# DONNÉES À EXAMINER
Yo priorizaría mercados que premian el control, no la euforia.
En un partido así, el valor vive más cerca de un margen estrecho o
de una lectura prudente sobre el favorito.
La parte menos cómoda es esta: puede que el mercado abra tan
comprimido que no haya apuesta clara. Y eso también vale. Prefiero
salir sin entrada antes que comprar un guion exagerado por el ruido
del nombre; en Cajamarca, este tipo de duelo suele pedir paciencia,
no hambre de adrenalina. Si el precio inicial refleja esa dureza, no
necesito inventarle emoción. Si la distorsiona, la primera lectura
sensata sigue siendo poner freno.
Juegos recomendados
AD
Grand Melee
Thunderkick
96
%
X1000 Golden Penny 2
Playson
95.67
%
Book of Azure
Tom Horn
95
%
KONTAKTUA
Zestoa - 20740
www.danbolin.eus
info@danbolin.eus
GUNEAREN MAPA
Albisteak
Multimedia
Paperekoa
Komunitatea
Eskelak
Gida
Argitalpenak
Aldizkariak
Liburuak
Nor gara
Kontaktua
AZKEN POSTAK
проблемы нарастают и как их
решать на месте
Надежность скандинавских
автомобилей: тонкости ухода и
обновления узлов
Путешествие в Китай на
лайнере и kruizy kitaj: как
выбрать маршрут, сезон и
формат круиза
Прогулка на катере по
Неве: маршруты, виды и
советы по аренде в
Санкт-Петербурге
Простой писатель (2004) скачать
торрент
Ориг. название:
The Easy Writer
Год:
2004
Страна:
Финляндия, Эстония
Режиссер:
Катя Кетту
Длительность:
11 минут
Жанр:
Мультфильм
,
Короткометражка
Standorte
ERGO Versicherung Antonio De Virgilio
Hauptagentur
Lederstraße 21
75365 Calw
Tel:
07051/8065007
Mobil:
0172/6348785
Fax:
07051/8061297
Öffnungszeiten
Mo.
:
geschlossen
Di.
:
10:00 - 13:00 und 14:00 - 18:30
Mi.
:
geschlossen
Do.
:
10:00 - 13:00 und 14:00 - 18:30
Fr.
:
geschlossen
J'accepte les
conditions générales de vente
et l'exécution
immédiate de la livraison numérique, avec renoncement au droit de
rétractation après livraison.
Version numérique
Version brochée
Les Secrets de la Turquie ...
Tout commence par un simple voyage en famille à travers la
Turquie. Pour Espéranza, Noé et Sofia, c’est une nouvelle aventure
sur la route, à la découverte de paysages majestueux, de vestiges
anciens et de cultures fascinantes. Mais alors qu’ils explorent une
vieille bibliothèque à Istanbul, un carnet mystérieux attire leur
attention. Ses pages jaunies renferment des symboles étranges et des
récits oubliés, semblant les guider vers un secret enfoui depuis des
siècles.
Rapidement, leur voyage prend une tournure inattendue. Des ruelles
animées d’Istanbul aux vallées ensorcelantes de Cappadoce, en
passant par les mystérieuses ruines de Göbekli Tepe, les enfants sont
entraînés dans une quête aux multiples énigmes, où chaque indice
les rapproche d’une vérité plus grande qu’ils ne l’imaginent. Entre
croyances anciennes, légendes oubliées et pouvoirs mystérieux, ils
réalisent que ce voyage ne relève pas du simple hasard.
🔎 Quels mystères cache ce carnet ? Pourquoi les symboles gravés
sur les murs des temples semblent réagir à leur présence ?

# TÂCHE À RÉALISER
Mets en forme de liste JSON de chaînes le passage allant du début des lignes jusqu'à celle qui contient « conditions générales de vente », les deux bornes comprises. Chaque ligne doit devenir une chaîne, et les lignes vides doivent être omises.

# RÉPONSE
[
  "Yo priorizaría mercados que premian el control, no la euforia.",
  "En un partido así, el valor vive más cerca de un margen estrecho o",
  "de una lectura prudente sobre el favorito.",
  "La parte menos cómoda es esta: puede que el mercado abra tan",
  "comprimido que no haya apuesta clara. Y eso también vale. Prefiero",
  "salir sin entrada antes que comprar un guion exagerado por el ruido",
  "del nombre; en Cajamarca, este tipo de duelo suele pedir paciencia,",
  "no hambre de adrenalina. Si el precio inicial refleja esa dureza, no",
  "necesito inventarle emoción. Si la distorsiona, la primera lectura",
  "sensata sigue siendo poner freno.",
  "Juegos recomendados",
  "AD",
  "Grand Melee",
  "Thunderkick",
  "96",
  "%",
  "X1000 Golden Penny 2",
  "Playson",
  "95.67",
  "%",
  "Book of Azure",
  "Tom Horn",
  "95",
  "%",
  "KONTAKTUA",
  "Zestoa - 20740",
  "www.danbolin.eus",
  "info@danbolin.eus",
  "GUNEAREN MAPA",
  "Albisteak",
  "Multimedia",
  "Paperekoa",
  "Komunitatea",
  "Eskelak",
  "Gida",
  "Argitalpenak",
  "Aldizkariak",
  "Liburuak",
  "Nor gara",
  "Kontaktua",
  "AZKEN POSTAK",
  "проблемы нарастают и как их",
  "решать на месте",
  "Надежность скандинавских",
  "автомобилей: тонкости ухода и",
  "обновления узлов",
  "Путешествие в Китай на",
  "лайнере и kruizy kitaj: как",
  "выбрать маршрут, сезон и",
  "формат круиза",
  "Прогулка на катере по",
  "Неве: маршруты, виды и",
  "советы по аренде в",
  "Санкт-Петербурге",
  "Простой писатель (2004) скачать",
  "торрент",
  "Ориг. название:",
  "The Easy Writer",
  "Год:",
  "2004",
  "Страна:",
  "Финляндия, Эстония",
  "Режиссер:",
  "Катя Кетту",
  "Длительность:",
  "11 минут",
  "Жанр:",
  "Мультфильм",
  ",",
  "Короткометражка",
  "Standorte",
  "ERGO Versicherung Antonio De Virgilio",
  "Hauptagentur",
  "Lederstraße 21",
  "75365 Calw",
  "Tel:",
  "07051/8065007",
  "Mobil:",
  "0172/6348785",
  "Fax:",
  "07051/8061297",
  "Öffnungszeiten",
  "Mo.",
  ":",
  "geschlossen",
  "Di.",
  ":",
  "10:00 - 13:00 und 14:00 - 18:30",
  "Mi.",
  ":",
  "geschlossen",
  "Do.",
  ":",
  "10:00 - 13:00 und 14:00 - 18:30",
  "Fr.",
  ":",
  "geschlossen",
  "J'accepte les",
  "conditions générales de vente"
]